(Entries taken from a collection)
====================

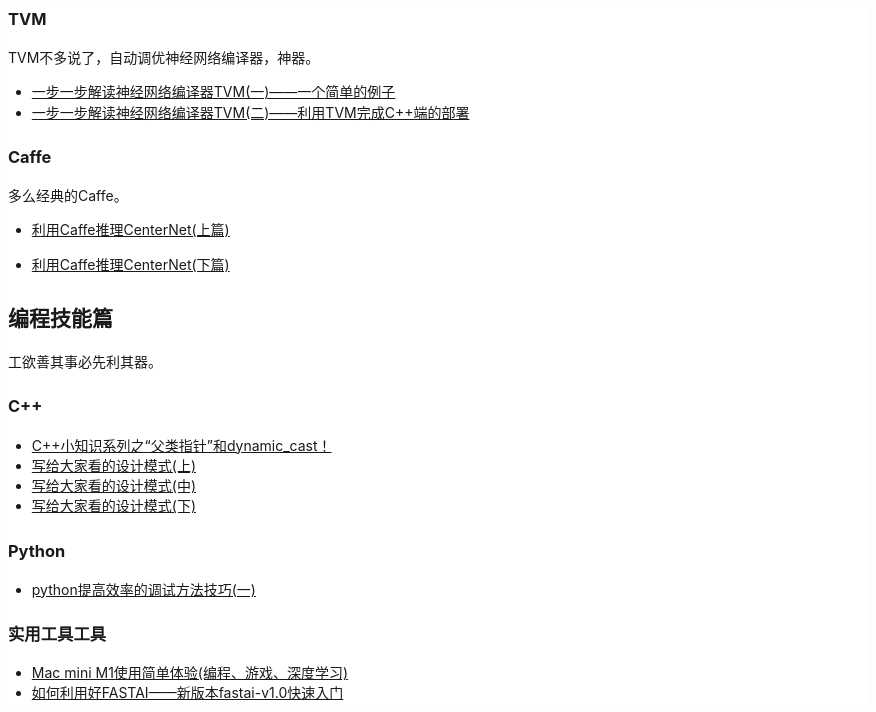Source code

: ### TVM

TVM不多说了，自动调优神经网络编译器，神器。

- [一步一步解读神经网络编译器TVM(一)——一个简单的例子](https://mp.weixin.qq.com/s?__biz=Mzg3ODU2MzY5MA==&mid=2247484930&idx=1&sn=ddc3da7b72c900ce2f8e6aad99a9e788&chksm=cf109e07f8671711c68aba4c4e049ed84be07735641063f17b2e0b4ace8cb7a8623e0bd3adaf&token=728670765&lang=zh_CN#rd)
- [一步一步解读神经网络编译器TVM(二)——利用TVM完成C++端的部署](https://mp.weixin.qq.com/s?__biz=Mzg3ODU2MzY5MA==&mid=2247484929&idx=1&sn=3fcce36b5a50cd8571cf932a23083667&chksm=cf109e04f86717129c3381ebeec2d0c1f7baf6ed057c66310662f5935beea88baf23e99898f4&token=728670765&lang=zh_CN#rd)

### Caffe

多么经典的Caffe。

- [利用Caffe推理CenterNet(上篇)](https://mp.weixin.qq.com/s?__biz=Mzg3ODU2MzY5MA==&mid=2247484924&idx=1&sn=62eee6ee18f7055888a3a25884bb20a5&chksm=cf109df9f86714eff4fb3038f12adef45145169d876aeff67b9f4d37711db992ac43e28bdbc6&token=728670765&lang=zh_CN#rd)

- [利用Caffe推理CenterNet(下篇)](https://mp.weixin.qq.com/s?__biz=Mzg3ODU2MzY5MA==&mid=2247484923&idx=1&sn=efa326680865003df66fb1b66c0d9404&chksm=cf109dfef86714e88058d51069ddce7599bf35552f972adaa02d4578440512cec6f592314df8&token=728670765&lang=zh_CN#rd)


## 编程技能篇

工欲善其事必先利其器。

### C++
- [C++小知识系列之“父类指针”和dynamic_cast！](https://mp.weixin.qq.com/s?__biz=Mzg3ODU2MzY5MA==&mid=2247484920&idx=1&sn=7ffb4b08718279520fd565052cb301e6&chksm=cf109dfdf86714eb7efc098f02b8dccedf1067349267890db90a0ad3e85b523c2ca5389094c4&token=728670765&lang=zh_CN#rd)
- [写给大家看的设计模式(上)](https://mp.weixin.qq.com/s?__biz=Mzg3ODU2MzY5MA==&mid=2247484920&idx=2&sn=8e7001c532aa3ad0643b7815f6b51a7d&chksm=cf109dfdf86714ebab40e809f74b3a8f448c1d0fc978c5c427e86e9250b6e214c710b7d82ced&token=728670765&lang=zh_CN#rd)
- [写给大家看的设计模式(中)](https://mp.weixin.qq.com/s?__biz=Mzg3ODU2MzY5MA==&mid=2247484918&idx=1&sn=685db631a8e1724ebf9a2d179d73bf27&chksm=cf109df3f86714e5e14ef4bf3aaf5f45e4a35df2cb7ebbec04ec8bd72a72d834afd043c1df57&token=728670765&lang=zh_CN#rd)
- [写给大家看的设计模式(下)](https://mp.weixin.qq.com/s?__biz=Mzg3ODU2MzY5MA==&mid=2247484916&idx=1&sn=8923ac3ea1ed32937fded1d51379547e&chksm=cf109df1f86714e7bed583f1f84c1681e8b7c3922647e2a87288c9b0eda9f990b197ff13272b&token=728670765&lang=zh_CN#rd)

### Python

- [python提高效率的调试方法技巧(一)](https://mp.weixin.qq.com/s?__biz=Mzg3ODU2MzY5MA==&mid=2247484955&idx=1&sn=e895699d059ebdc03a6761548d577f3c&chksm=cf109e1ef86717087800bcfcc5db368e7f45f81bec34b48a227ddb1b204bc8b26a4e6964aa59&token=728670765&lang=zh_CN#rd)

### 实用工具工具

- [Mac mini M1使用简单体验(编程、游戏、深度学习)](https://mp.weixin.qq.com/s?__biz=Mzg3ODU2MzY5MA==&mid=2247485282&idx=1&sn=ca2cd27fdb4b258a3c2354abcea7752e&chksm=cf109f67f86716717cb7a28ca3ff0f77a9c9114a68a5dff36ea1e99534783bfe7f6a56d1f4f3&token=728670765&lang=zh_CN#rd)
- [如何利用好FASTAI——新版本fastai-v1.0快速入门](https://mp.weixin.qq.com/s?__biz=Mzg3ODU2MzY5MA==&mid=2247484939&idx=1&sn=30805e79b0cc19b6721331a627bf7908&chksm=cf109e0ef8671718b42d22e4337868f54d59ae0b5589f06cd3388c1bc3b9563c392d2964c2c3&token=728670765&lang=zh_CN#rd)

====================

Without the pictures, restate each entry exactly.

Source code

: ### TVM

TVM不多说了，自动调优神经网络编译器，神器。

- [一步一步解读神经网络编译器TVM(一)——一个简单的例子](https://mp.weixin.qq.com/s?__biz=Mzg3ODU2MzY5MA==&mid=2247484930&idx=1&sn=ddc3da7b72c900ce2f8e6aad99a9e788&chksm=cf109e07f8671711c68aba4c4e049ed84be07735641063f17b2e0b4ace8cb7a8623e0bd3adaf&token=728670765&lang=zh_CN#rd)
- [一步一步解读神经网络编译器TVM(二)——利用TVM完成C++端的部署](https://mp.weixin.qq.com/s?__biz=Mzg3ODU2MzY5MA==&mid=2247484929&idx=1&sn=3fcce36b5a50cd8571cf932a23083667&chksm=cf109e04f86717129c3381ebeec2d0c1f7baf6ed057c66310662f5935beea88baf23e99898f4&token=728670765&lang=zh_CN#rd)

### Caffe

多么经典的Caffe。

- [利用Caffe推理CenterNet(上篇)](https://mp.weixin.qq.com/s?__biz=Mzg3ODU2MzY5MA==&mid=2247484924&idx=1&sn=62eee6ee18f7055888a3a25884bb20a5&chksm=cf109df9f86714eff4fb3038f12adef45145169d876aeff67b9f4d37711db992ac43e28bdbc6&token=728670765&lang=zh_CN#rd)

- [利用Caffe推理CenterNet(下篇)](https://mp.weixin.qq.com/s?__biz=Mzg3ODU2MzY5MA==&mid=2247484923&idx=1&sn=efa326680865003df66fb1b66c0d9404&chksm=cf109dfef86714e88058d51069ddce7599bf35552f972adaa02d4578440512cec6f592314df8&token=728670765&lang=zh_CN#rd)


## 编程技能篇

工欲善其事必先利其器。

### C++
- [C++小知识系列之“父类指针”和dynamic_cast！](https://mp.weixin.qq.com/s?__biz=Mzg3ODU2MzY5MA==&mid=2247484920&idx=1&sn=7ffb4b08718279520fd565052cb301e6&chksm=cf109dfdf86714eb7efc098f02b8dccedf1067349267890db90a0ad3e85b523c2ca5389094c4&token=728670765&lang=zh_CN#rd)
- [写给大家看的设计模式(上)](https://mp.weixin.qq.com/s?__biz=Mzg3ODU2MzY5MA==&mid=2247484920&idx=2&sn=8e7001c532aa3ad0643b7815f6b51a7d&chksm=cf109dfdf86714ebab40e809f74b3a8f448c1d0fc978c5c427e86e9250b6e214c710b7d82ced&token=728670765&lang=zh_CN#rd)
- [写给大家看的设计模式(中)](https://mp.weixin.qq.com/s?__biz=Mzg3ODU2MzY5MA==&mid=2247484918&idx=1&sn=685db631a8e1724ebf9a2d179d73bf27&chksm=cf109df3f86714e5e14ef4bf3aaf5f45e4a35df2cb7ebbec04ec8bd72a72d834afd043c1df57&token=728670765&lang=zh_CN#rd)
- [写给大家看的设计模式(下)](https://mp.weixin.qq.com/s?__biz=Mzg3ODU2MzY5MA==&mid=2247484916&idx=1&sn=8923ac3ea1ed32937fded1d51379547e&chksm=cf109df1f86714e7bed583f1f84c1681e8b7c3922647e2a87288c9b0eda9f990b197ff13272b&token=728670765&lang=zh_CN#rd)

### Python

- [python提高效率的调试方法技巧(一)](https://mp.weixin.qq.com/s?__biz=Mzg3ODU2MzY5MA==&mid=2247484955&idx=1&sn=e895699d059ebdc03a6761548d577f3c&chksm=cf109e1ef86717087800bcfcc5db368e7f45f81bec34b48a227ddb1b204bc8b26a4e6964aa59&token=728670765&lang=zh_CN#rd)

### 实用工具工具

- [Mac mini M1使用简单体验(编程、游戏、深度学习)](https://mp.weixin.qq.com/s?__biz=Mzg3ODU2MzY5MA==&mid=2247485282&idx=1&sn=ca2cd27fdb4b258a3c2354abcea7752e&chksm=cf109f67f86716717cb7a28ca3ff0f77a9c9114a68a5dff36ea1e99534783bfe7f6a56d1f4f3&token=728670765&lang=zh_CN#rd)
- [如何利用好FASTAI——新版本fastai-v1.0快速入门](https://mp.weixin.qq.com/s?__biz=Mzg3ODU2MzY5MA==&mid=2247484939&idx=1&sn=30805e79b0cc19b6721331a627bf7908&chksm=cf109e0ef8671718b42d22e4337868f54d59ae0b5589f06cd3388c1bc3b9563c392d2964c2c3&token=728670765&lang=zh_CN#rd)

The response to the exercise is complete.